# Alternative: Running Mistral 7B Without CUDA
If you do not have a CUDA-enabled GPU, or if you are facing issues with PyTorch/xFormers, this notebook provides an alternative way to run Mistral 7B using `llama.cpp`. This approach works on both **CPU and low-VRAM GPUs** by using a **quantized GGUF model** that requires significantly less memory.

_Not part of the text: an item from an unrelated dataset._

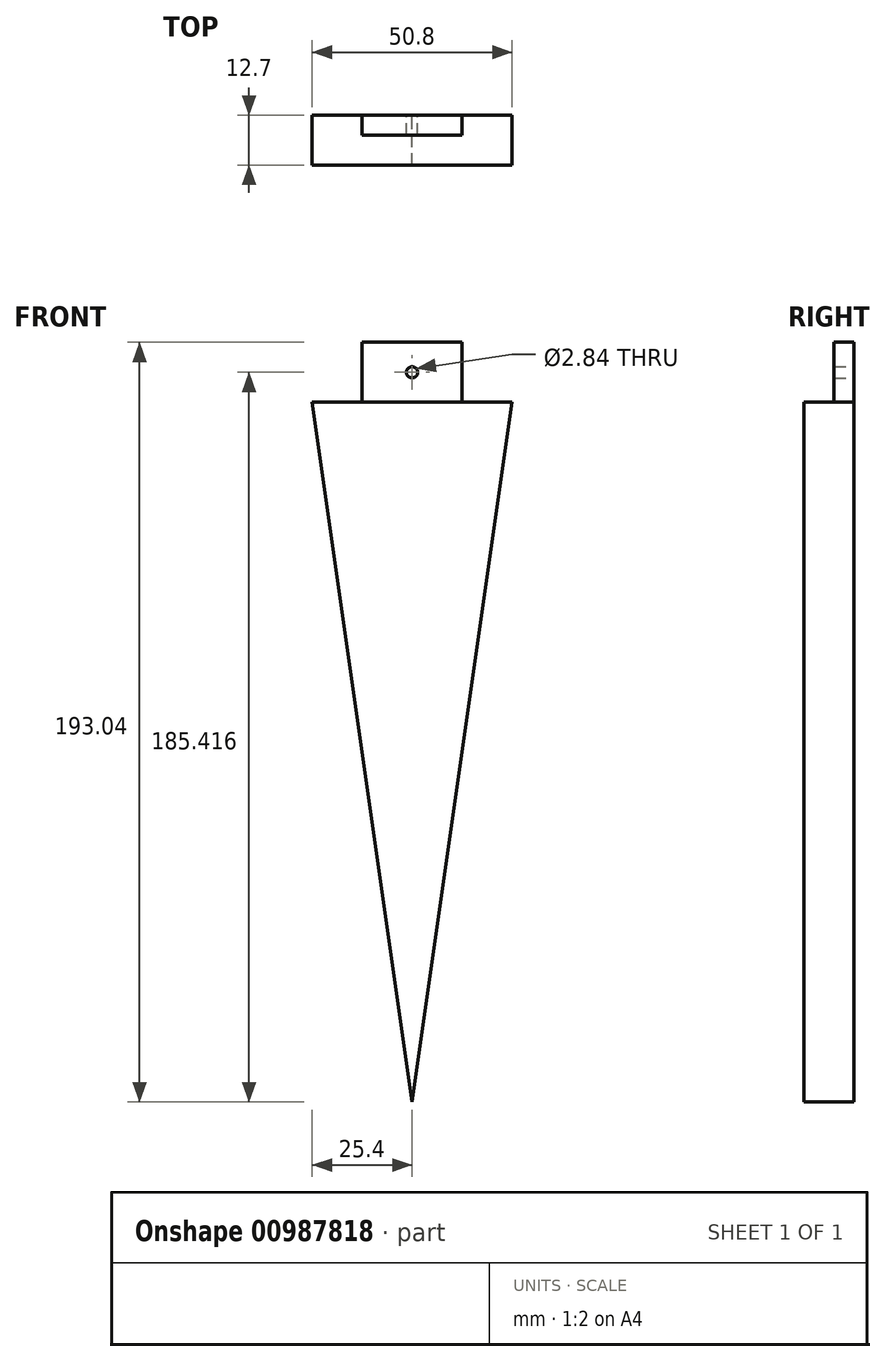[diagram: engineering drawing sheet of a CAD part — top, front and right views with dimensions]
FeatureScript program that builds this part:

## Step 1: Install Dependencies
Before proceeding, ensure that you have **CMake** and a compiler installed. On Linux/macOS, you need `make`, while on Windows, `CMake` is required.

In [None]:
!sudo apt update && sudo apt install -y build-essential cmake git wget

## Step 2: Clone and Compile `llama.cpp`
This step ensures that `llama.cpp` is properly built for running Mistral 7B.

In [None]:
!git clone https://github.com/ggerganov/llama.cpp && cd llama.cpp && rm -rf build

In [None]:
!cmake -B build
!cmake --build build --config Release

## Step 3: Download a Quantized Mistral Model
We will use a **4-bit quantized model** in GGUF format, which works well on CPUs and low-VRAM GPUs.

In [None]:
!wget https://huggingface.co/TheBloke/Mistral-7B-v0.1-GGUF/resolve/main/mistral-7b-v0.1.Q4_K_M.gguf -P models/

## Step 4: Run Mistral 7B Using `llama.cpp`
Once compiled, run the following command to start the model in interactive mode.

In [None]:
!build/bin/main -m models/mistral-7b-v0.1.Q4_K_M.gguf --interactive

## 🎉 Success!
You should now be able to run Mistral 7B on your **CPU or low-VRAM GPU** without requiring CUDA, PyTorch, or xFormers.